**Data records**

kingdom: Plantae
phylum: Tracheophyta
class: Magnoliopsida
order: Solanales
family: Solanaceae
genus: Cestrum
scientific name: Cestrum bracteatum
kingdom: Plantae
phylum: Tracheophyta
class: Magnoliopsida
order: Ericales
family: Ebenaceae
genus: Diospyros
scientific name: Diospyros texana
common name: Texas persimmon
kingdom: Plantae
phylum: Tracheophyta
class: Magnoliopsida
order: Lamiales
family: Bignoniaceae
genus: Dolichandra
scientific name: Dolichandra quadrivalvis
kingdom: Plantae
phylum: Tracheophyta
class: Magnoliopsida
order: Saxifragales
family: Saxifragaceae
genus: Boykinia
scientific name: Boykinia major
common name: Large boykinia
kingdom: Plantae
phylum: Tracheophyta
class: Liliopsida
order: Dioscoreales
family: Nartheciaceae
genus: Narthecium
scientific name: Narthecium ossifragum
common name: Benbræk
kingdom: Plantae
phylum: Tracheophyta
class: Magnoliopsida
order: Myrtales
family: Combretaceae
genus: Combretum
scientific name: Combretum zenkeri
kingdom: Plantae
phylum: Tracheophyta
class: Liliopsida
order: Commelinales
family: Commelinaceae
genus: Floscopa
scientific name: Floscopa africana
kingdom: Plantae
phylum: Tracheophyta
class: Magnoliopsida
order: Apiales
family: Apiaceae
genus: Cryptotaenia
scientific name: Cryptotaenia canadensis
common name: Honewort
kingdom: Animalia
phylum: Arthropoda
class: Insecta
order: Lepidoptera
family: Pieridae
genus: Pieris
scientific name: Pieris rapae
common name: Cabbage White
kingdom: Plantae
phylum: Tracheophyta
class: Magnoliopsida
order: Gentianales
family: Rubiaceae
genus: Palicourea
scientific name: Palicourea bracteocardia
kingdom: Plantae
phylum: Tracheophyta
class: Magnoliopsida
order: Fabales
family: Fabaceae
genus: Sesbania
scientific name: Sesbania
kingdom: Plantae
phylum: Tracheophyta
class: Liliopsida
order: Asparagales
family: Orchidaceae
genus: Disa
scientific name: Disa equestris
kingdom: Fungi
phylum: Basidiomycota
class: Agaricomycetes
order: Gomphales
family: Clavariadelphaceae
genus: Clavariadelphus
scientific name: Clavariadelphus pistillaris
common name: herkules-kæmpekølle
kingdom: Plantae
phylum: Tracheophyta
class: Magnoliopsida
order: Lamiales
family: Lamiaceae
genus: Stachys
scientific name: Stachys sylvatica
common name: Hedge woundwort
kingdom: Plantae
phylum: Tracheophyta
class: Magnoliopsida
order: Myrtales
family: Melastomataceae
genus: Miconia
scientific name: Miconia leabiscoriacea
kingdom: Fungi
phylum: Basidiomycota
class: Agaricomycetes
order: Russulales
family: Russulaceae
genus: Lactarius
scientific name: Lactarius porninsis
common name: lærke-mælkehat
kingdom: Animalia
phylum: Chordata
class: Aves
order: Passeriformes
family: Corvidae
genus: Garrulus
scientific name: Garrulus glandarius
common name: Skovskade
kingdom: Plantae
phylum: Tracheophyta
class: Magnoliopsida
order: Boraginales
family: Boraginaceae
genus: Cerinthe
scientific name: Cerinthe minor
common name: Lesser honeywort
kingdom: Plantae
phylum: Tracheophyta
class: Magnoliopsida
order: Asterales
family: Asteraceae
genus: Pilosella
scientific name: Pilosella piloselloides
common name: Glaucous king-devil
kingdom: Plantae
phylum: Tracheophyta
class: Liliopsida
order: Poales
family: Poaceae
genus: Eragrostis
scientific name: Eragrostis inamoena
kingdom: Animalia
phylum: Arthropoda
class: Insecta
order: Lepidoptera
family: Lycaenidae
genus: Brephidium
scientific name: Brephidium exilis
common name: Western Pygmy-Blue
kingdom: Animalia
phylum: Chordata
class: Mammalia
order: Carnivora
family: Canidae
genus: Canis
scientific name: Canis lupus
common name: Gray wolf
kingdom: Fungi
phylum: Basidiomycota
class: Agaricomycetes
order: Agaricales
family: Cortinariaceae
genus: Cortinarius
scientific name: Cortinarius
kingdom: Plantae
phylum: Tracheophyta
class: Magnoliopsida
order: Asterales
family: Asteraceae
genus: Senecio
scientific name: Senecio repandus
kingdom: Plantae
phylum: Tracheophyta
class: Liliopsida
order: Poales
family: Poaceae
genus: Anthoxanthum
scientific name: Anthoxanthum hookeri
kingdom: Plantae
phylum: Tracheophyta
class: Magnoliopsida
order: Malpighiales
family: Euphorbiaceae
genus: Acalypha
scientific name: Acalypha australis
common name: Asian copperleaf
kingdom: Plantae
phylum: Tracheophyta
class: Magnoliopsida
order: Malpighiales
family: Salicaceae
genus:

**AIM**
Rewrite all of these lines, putting "vernacular name" wherever "common name" appears and keeping everything else as it is.

**ANSWER TO THE EXERCISE**
kingdom: Plantae
phylum: Tracheophyta
class: Magnoliopsida
order: Solanales
family: Solanaceae
genus: Cestrum
scientific name: Cestrum bracteatum
kingdom: Plantae
phylum: Tracheophyta
class: Magnoliopsida
order: Ericales
family: Ebenaceae
genus: Diospyros
scientific name: Diospyros texana
vernacular name: Texas persimmon
kingdom: Plantae
phylum: Tracheophyta
class: Magnoliopsida
order: Lamiales
family: Bignoniaceae
genus: Dolichandra
scientific name: Dolichandra quadrivalvis
kingdom: Plantae
phylum: Tracheophyta
class: Magnoliopsida
order: Saxifragales
family: Saxifragaceae
genus: Boykinia
scientific name: Boykinia major
vernacular name: Large boykinia
kingdom: Plantae
phylum: Tracheophyta
class: Liliopsida
order: Dioscoreales
family: Nartheciaceae
genus: Narthecium
scientific name: Narthecium ossifragum
vernacular name: Benbræk
kingdom: Plantae
phylum: Tracheophyta
class: Magnoliopsida
order: Myrtales
family: Combretaceae
genus: Combretum
scientific name: Combretum zenkeri
kingdom: Plantae
phylum: Tracheophyta
class: Liliopsida
order: Commelinales
family: Commelinaceae
genus: Floscopa
scientific name: Floscopa africana
kingdom: Plantae
phylum: Tracheophyta
class: Magnoliopsida
order: Apiales
family: Apiaceae
genus: Cryptotaenia
scientific name: Cryptotaenia canadensis
vernacular name: Honewort
kingdom: Animalia
phylum: Arthropoda
class: Insecta
order: Lepidoptera
family: Pieridae
genus: Pieris
scientific name: Pieris rapae
vernacular name: Cabbage White
kingdom: Plantae
phylum: Tracheophyta
class: Magnoliopsida
order: Gentianales
family: Rubiaceae
genus: Palicourea
scientific name: Palicourea bracteocardia
kingdom: Plantae
phylum: Tracheophyta
class: Magnoliopsida
order: Fabales
family: Fabaceae
genus: Sesbania
scientific name: Sesbania
kingdom: Plantae
phylum: Tracheophyta
class: Liliopsida
order: Asparagales
family: Orchidaceae
genus: Disa
scientific name: Disa equestris
kingdom: Fungi
phylum: Basidiomycota
class: Agaricomycetes
order: Gomphales
family: Clavariadelphaceae
genus: Clavariadelphus
scientific name: Clavariadelphus pistillaris
vernacular name: herkules-kæmpekølle
kingdom: Plantae
phylum: Tracheophyta
class: Magnoliopsida
order: Lamiales
family: Lamiaceae
genus: Stachys
scientific name: Stachys sylvatica
vernacular name: Hedge woundwort
kingdom: Plantae
phylum: Tracheophyta
class: Magnoliopsida
order: Myrtales
family: Melastomataceae
genus: Miconia
scientific name: Miconia leabiscoriacea
kingdom: Fungi
phylum: Basidiomycota
class: Agaricomycetes
order: Russulales
family: Russulaceae
genus: Lactarius
scientific name: Lactarius porninsis
vernacular name: lærke-mælkehat
kingdom: Animalia
phylum: Chordata
class: Aves
order: Passeriformes
family: Corvidae
genus: Garrulus
scientific name: Garrulus glandarius
vernacular name: Skovskade
kingdom: Plantae
phylum: Tracheophyta
class: Magnoliopsida
order: Boraginales
family: Boraginaceae
genus: Cerinthe
scientific name: Cerinthe minor
vernacular name: Lesser honeywort
kingdom: Plantae
phylum: Tracheophyta
class: Magnoliopsida
order: Asterales
family: Asteraceae
genus: Pilosella
scientific name: Pilosella piloselloides
vernacular name: Glaucous king-devil
kingdom: Plantae
phylum: Tracheophyta
class: Liliopsida
order: Poales
family: Poaceae
genus: Eragrostis
scientific name: Eragrostis inamoena
kingdom: Animalia
phylum: Arthropoda
class: Insecta
order: Lepidoptera
family: Lycaenidae
genus: Brephidium
scientific name: Brephidium exilis
vernacular name: Western Pygmy-Blue
kingdom: Animalia
phylum: Chordata
class: Mammalia
order: Carnivora
family: Canidae
genus: Canis
scientific name: Canis lupus
vernacular name: Gray wolf
kingdom: Fungi
phylum: Basidiomycota
class: Agaricomycetes
order: Agaricales
family: Cortinariaceae
genus: Cortinarius
scientific name: Cortinarius
kingdom: Plantae
phylum: Tracheophyta
class: Magnoliopsida
order: Asterales
family: Asteraceae
genus: Senecio
scientific name: Senecio repandus
kingdom: Plantae
phylum: Tracheophyta
class: Liliopsida
order: Poales
family: Poaceae
genus: Anthoxanthum
scientific name: Anthoxanthum hookeri
kingdom: Plantae
phylum: Tracheophyta
class: Magnoliopsida
order: Malpighiales
family: Euphorbiaceae
genus: Acalypha
scientific name: Acalypha australis
vernacular name: Asian copperleaf
kingdom: Plantae
phylum: Tracheophyta
class: Magnoliopsida
order: Malpighiales
family: Salicaceae
genus:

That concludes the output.